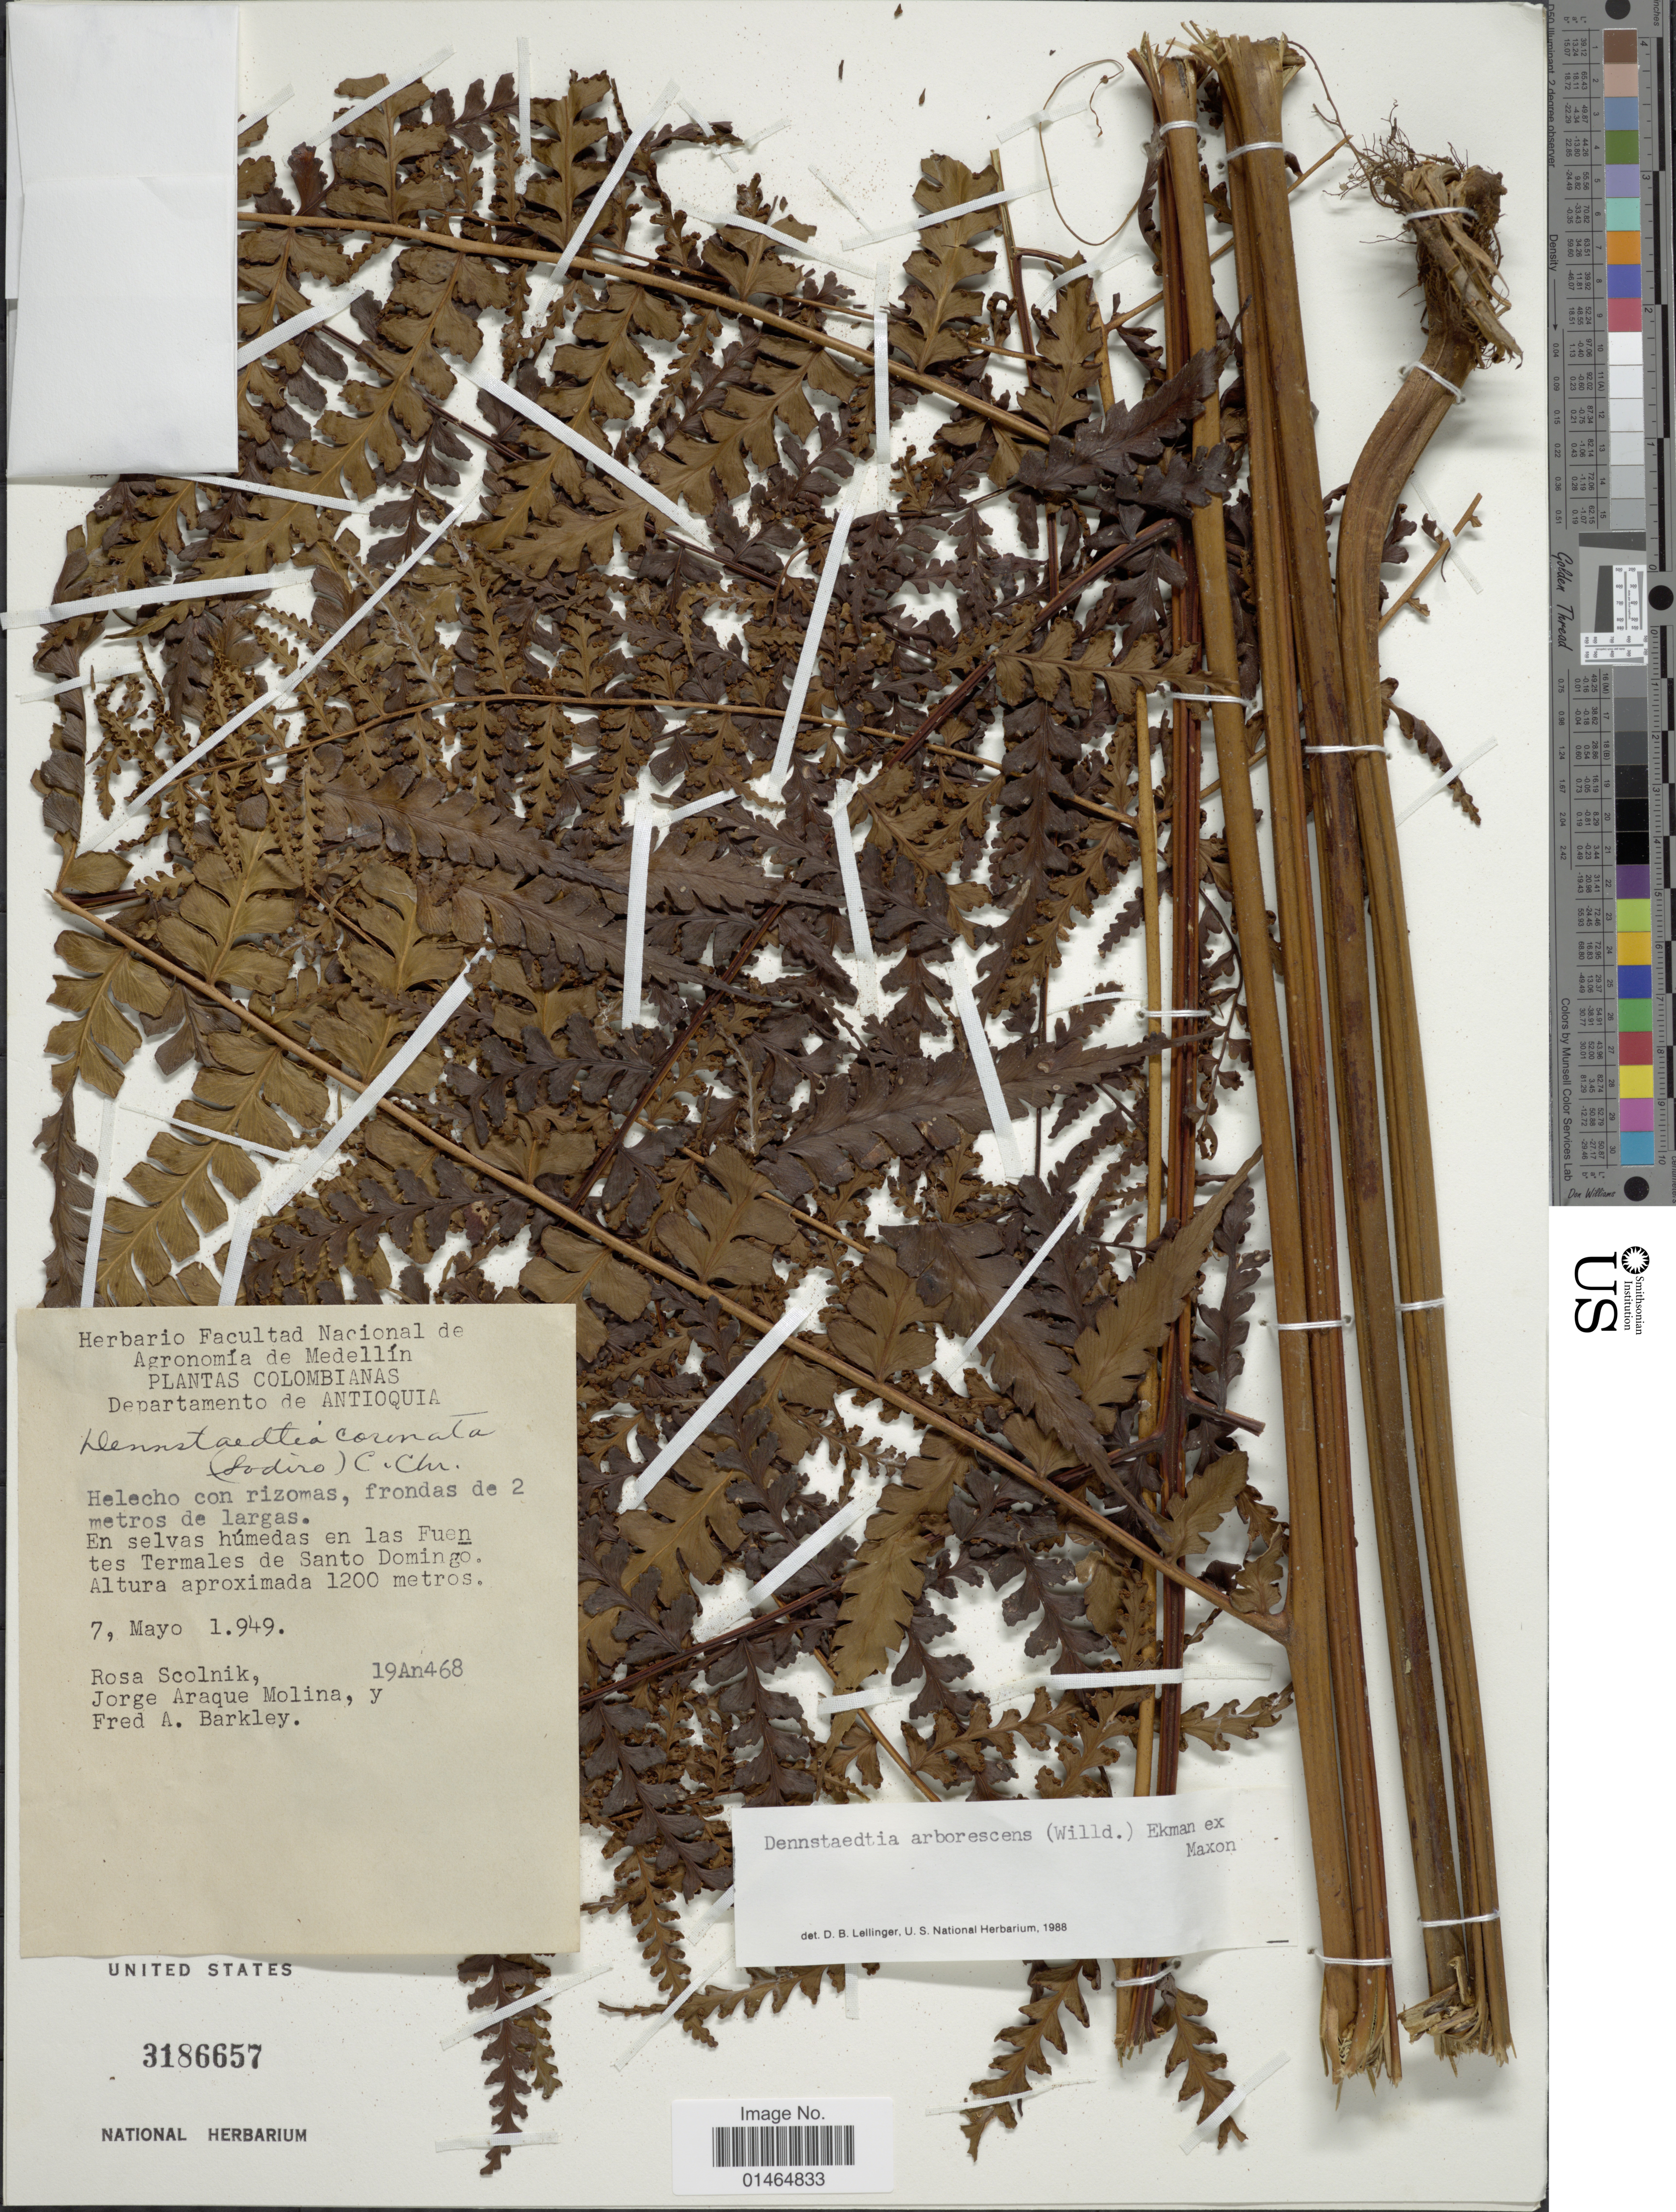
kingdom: Plantae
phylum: Tracheophyta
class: Polypodiopsida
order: Polypodiales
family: Dennstaedtiaceae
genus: Dennstaedtia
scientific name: Dennstaedtia obtusifolia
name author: (Willd.) T. Moore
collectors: R. Scolnik, J. Araque Molina & F. A. Barkley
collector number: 19An468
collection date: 1949-05-07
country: Colombia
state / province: Antioquia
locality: En selvas húmedas en la Fuentes Termales de Santo Domingo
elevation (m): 1200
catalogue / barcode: US 3186657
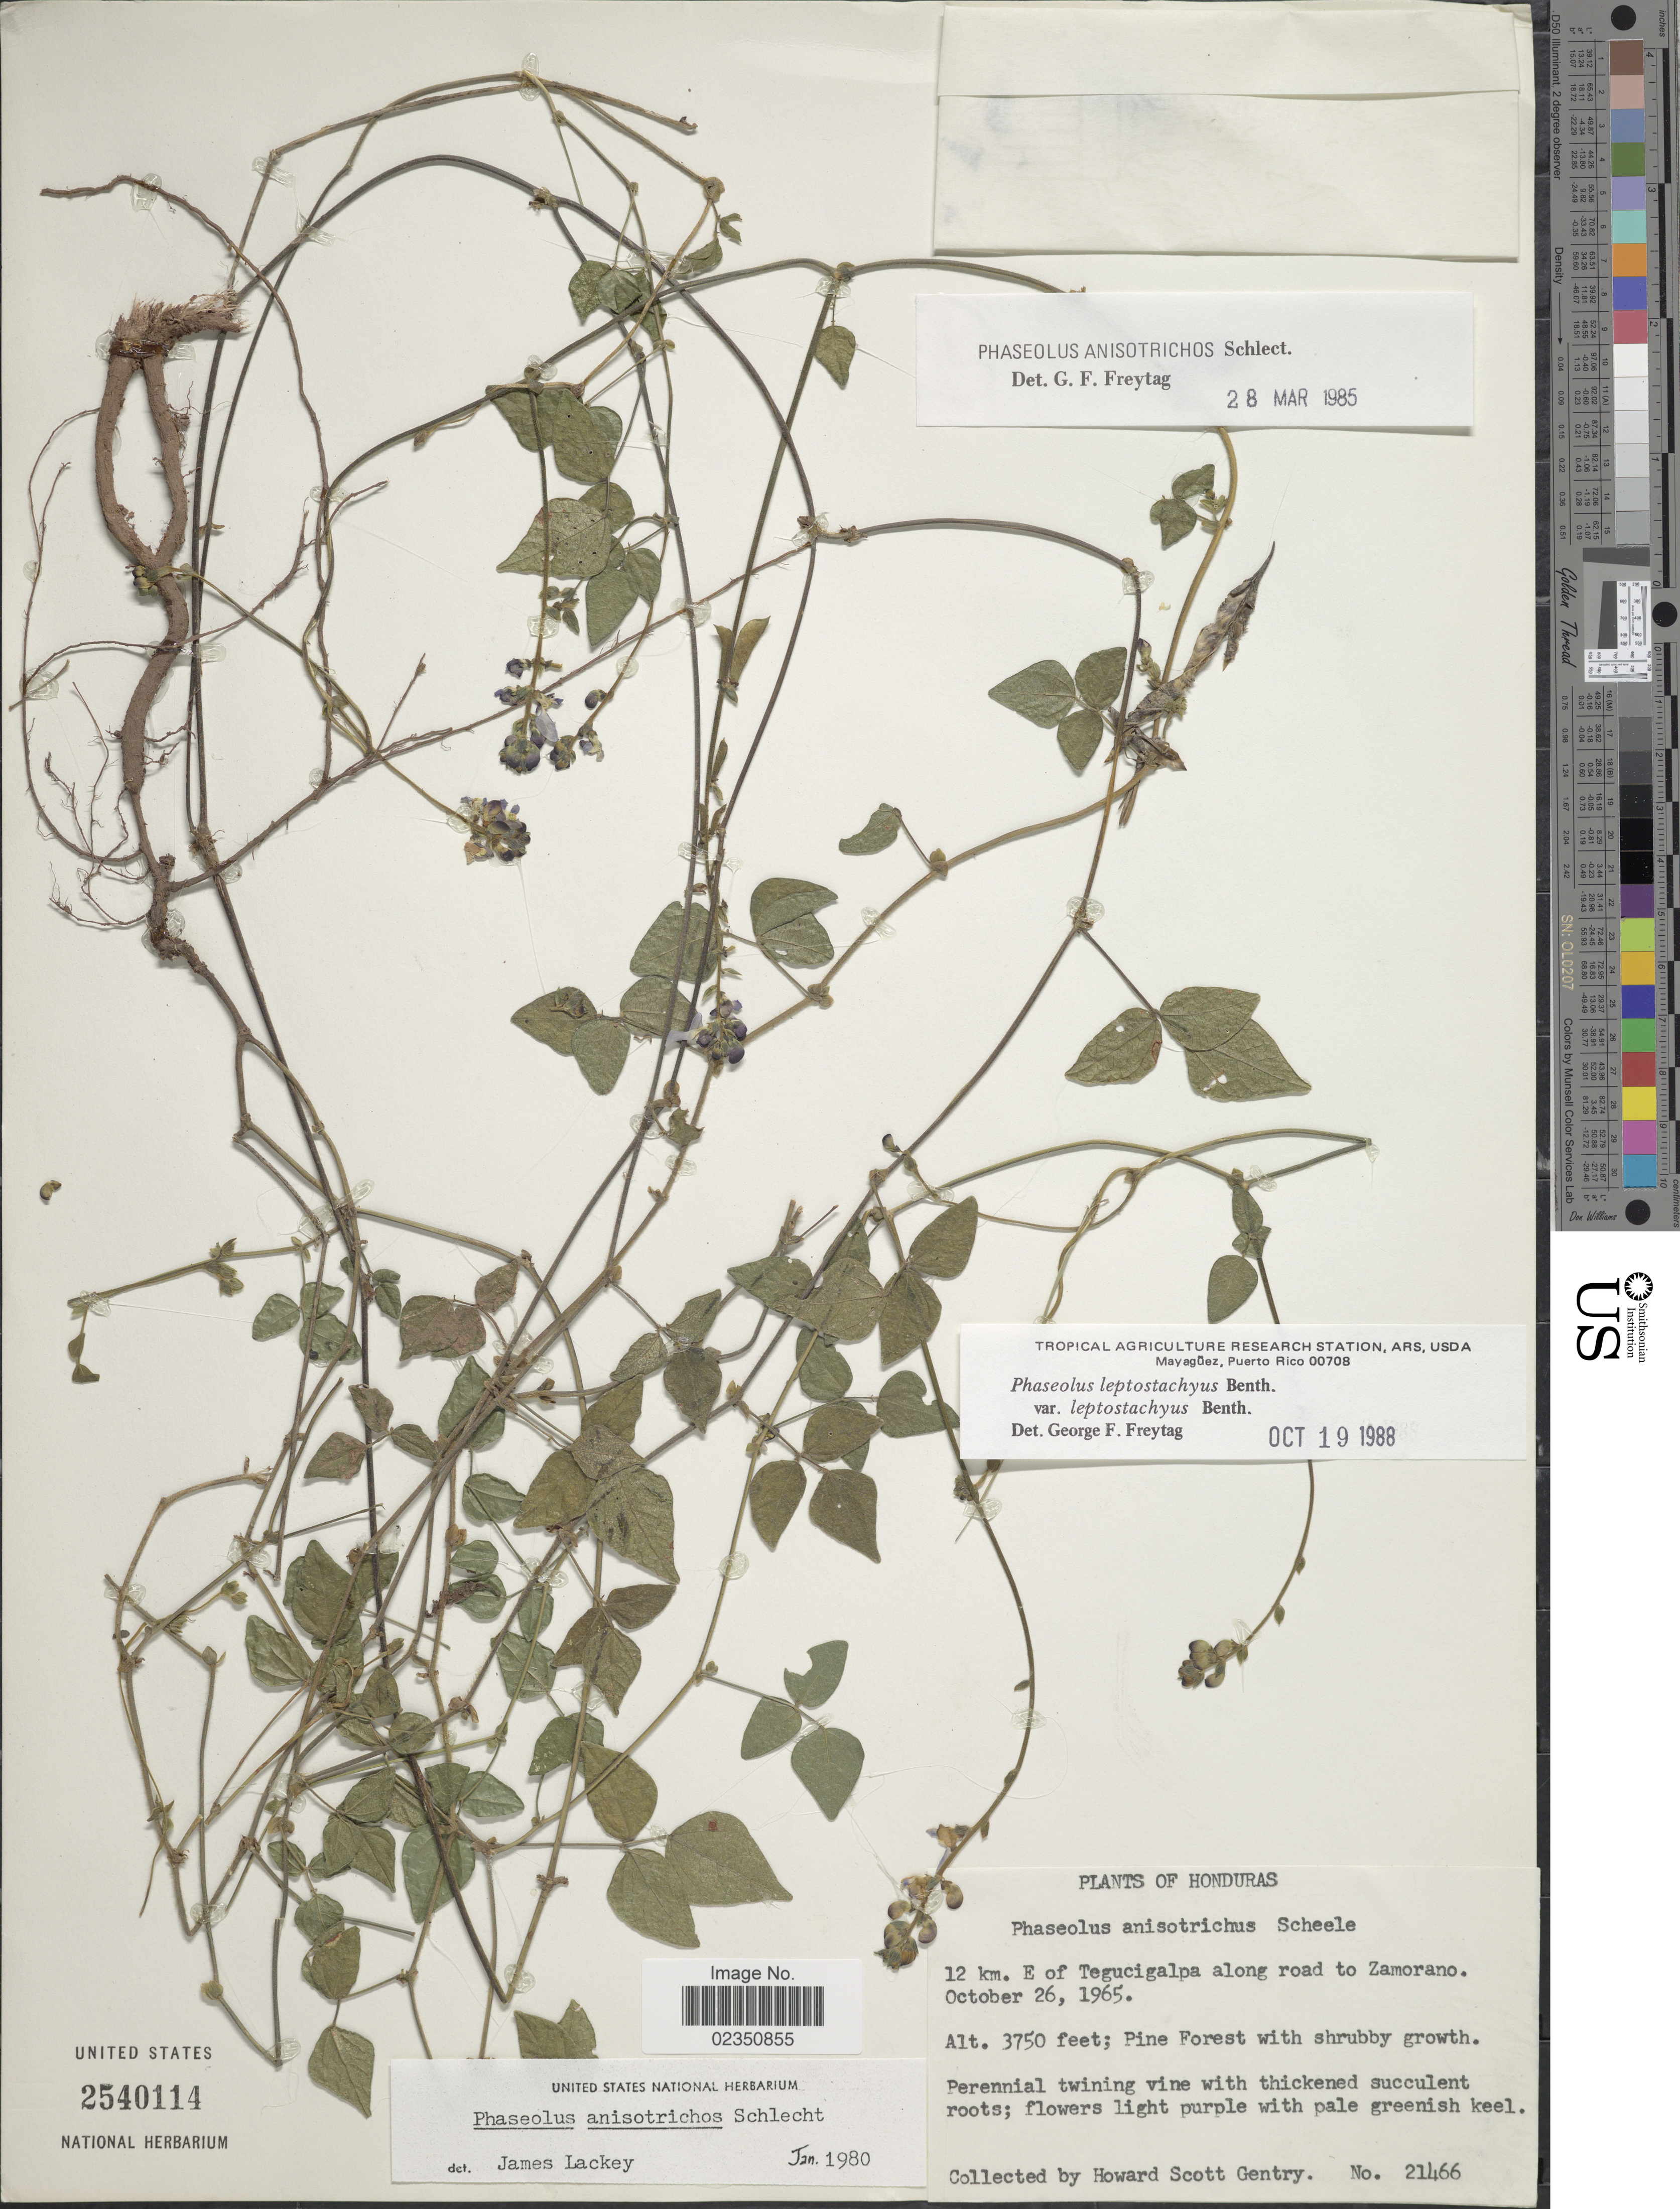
++++++++++++++++++++
Task requirements – Can you write out every line of the items above, word for word, leaving out the pictures?

Result of the task –
kingdom: Plantae
phylum: Tracheophyta
class: Polypodiopsida
order: Polypodiales
family: Dennstaedtiaceae
genus: Dennstaedtia
scientific name: Dennstaedtia obtusifolia
name author: (Willd.) T. Moore
collectors: R. Scolnik, J. Araque Molina & F. A. Barkley
collector number: 19An468
collection date: 1949-05-07
country: Colombia
state / province: Antioquia
locality: En selvas húmedas en la Fuentes Termales de Santo Domingo
elevation (m): 1200
catalogue / barcode: US 3186657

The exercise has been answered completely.